また、この着色形材の色は、干渉が少なく、どの方向からみてもダークグレーとして認められた。尚、粉吹きもほとんど見られなかった。
【0021】
次に、本発明の第2乃至第8実施例を説明するが、第2乃至4の実施例は、第4工程において温水に浸漬する時間を種々変化させたものであり、第5乃至8実施例では、第4工程の温水として界面活性剤を添加した水溶液(本明細書において「P3水溶液」という)を用い、浸漬する時間を種々変化させた。尚、P3水溶液は、界面活性剤0.25v/v%を含む95℃以上の水溶液である。

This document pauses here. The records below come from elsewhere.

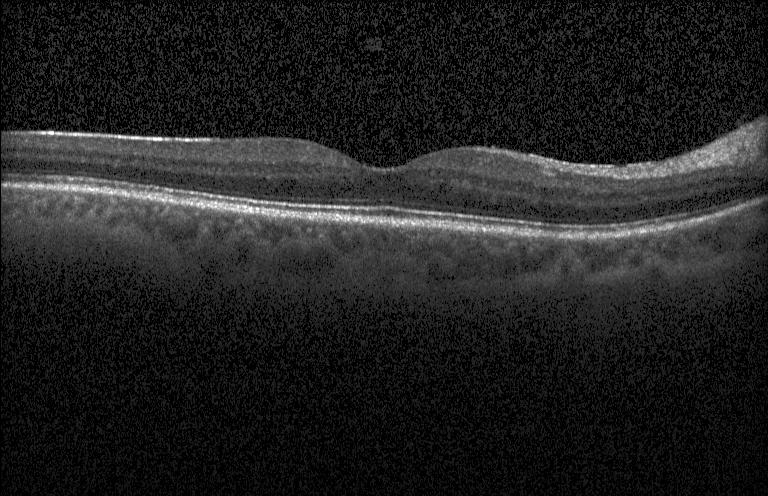 Spectral-domain optical coherence tomography, macular scan, instrument: Heidelberg Spectralis, OCT B-scan
Neither choroidal neovascularization, diabetic macular edema, nor drusen.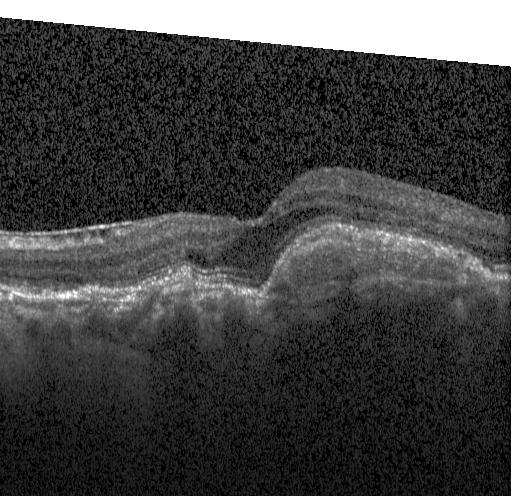 OCT B-scan — The scan shows CNV.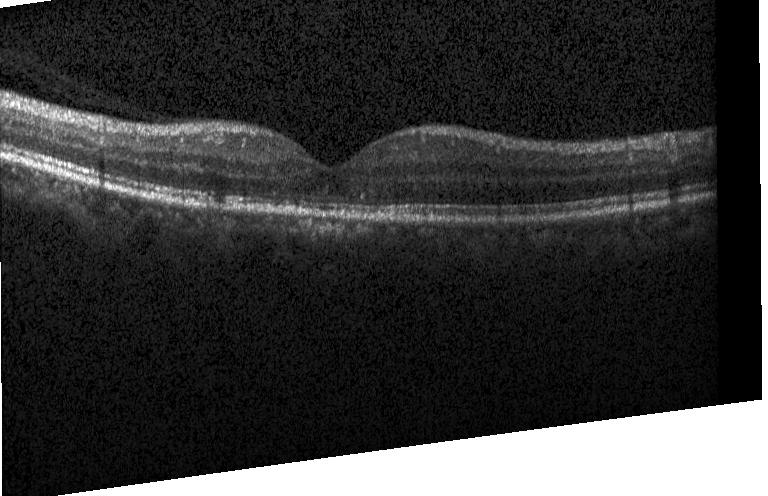

Macular scan, optical coherence tomography B-scan.
Diagnosis: no choroidal neovascularization, diabetic macular edema, or drusen.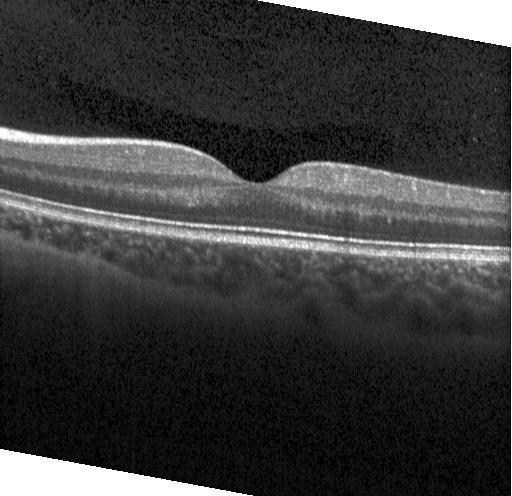 Finding: no evidence of choroidal neovascularization, diabetic macular edema, or drusen.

その他の条件は上述した第1実施例と同じである。
【0022】
第2乃至第8実施例で得られた着色形材をミノルタ製色彩色差計CR―300((d−0)65光源)により測定した測定値を、第1実施例とともに下記の表1及び表2に示す。尚、表1は、第4工程で浸漬する液が温水の場合であり、表2は、P3水溶液の場合である。
【0023】
【表1】
Figure 0003633307
【0024】
【表2】
Figure 0003633307
【0025】
これらの表から明らかなように、浸漬時間が長い方がL*値が低く、よりブラウン系の色を得ることができた。
【0026】
第2実施例は、第1実施例よりもブラウンがかった色のダークグレーであり、第3、第4実施例の如く、浸漬時間を長くするに従って、次第にブラウン系の色になり、第3及び第4実施例では、色はダークブラウンと認められた。このことは、表1に示すL*値が第1実施例から第4実施例に従って、即ち、浸漬時間が長くなるに従って、次第に低くなることからも明らかである。
【0027】
第5乃至第8実施例のP3溶液では、第1乃至第4実施例の湯洗の場合よりも着色の反応が早く、早い時間でダークブラウン色になった。即ち、第5実施例は、第1実施例よりもブラウンがかったダークグレーであり、第6、第7実施例の如く、浸漬時間を長くするに従って、次第にブラウン系の色になり、第7及び第8実施例では、色はダークブラウンと認められた。しかも、表2に示すL*値からも明らかなように、表1に示す第2実施例では湯洗時間が20分でL*値が48.47であったが、表2に示す第5実施例、即ち、P3水溶液の場合には、浸漬時間4分でL*値が48.43であり、第5実施例では第2実施例よりも早い時間で同様な色を得ることができた。従って、P3水溶液の場合には早い時間でダークブラウン色を得ることができる。尚、これらの実施例では、第1実施例と同様に干渉が少なく、どの方向からみても一様な色であった。
【0028】
【発明の効果】
請求項1に記載の発明によれば、アルミニウム及びアルミニウム合金材を着色する場合に、ダークグレーからダークブラウンに至るまでの色の調整が一つの槽でできた。
【0029】
請求項2に記載の発明によれば、請求項1に記載の効果を備えるとともに、過剰な電析による、粉吹きを低減する。
【図面の簡単な説明】
【図1】本発明の実施例で印加される電圧波形を示す図である。

Claims (2)

  1. 硫酸、シュウ酸、またはこれらの混酸水溶液中で、アルミニウム及びアルミニウム合金材を極として、交流またはこれと同様に正負の極性が交互に変換する波形の電流を印加して陽極酸化皮膜を生成する第1工程と、
    第1工程で得た被処理体を極として、被処理体の酸化皮膜の微細孔に構造的変化を与える−OH基もしくはCOOH基を含む有機酸、オルトリン酸、ピロリン酸、亜リン酸、クロム酸、硫酸アミド、硫酸またはこれらの塩のうち1種または2種以上を主体とした浴中で、電解処理する第2工程と、
    第2工程で得た被処理体を陰極として、ニッケル塩を含む溶液中で直流の電流を印加する、または第2工程で得た被処理体を極として、ニッケル塩を含む溶液中で正負の極性が交互に変換する波形の電流を印加する第3工程と、
    第3工程で得た被処理体を温水に浸し、浸漬時間によって色を変化させる第4工程とを備えることを特徴とするアルミニウム及びアルミニウム合金の電解着色方法。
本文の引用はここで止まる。